Genuine democracy and rule of law reformers they may all be, yet their final destinations are quite different with regard to the contemporary, modern State they want to build.  Can they remain solid under a single reform roof long enough to put in place the reform mechanisms required without falling out over the paths such mechanisms then present once put in place?  Can they live under the same roof at all, despite their equally genuine reformist DNA?

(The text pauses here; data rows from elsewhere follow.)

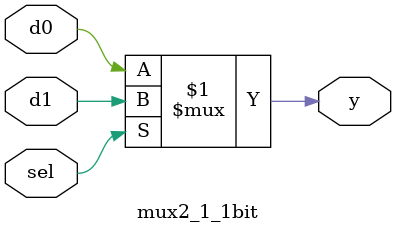
<source format=v>
module mux2_1_1bit (
    input wire d0,
    input wire d1,
    input wire sel,
    output wire y
);
    assign y = sel ? d1 : d0;
endmodule
</source>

It is very lazy thinking and pitiful analysis to lump them all together as a homogeneous reformist group that will have no internal weaknesses, but that will simply blaze a robust path out of the darkness and into the light for Ukraine to follow.

Perhaps they can all gather under the same reformist roof, perhaps not – but it will be problematic.  The concept of reform common among all associated actors, icons and groups may be a cross cutting cleavage that unites them all – but would it be enough given many other differences?  If it is enough, then for how long would it be enough?

There is a clear need, and it will undoubtedly occur, for a reformist political party to contest the next Verkhovna Rada elections, be they Autumn 2016 or Spring 2017.  The open question is perhaps how many reformist parties there will be.  Too many will play into the hands of the established Grey Cardinals of post-Soviet Ukrainian politics.  Under one roof it would seem likely to self destruct within 2 years (maximum).

The next question that would need to be answered for any such party/parties is with which others they would join in any coalition – either in power or opposition?  Perhaps an entry for another day once whatever reformist parties there will be have been created, and their leadership is known.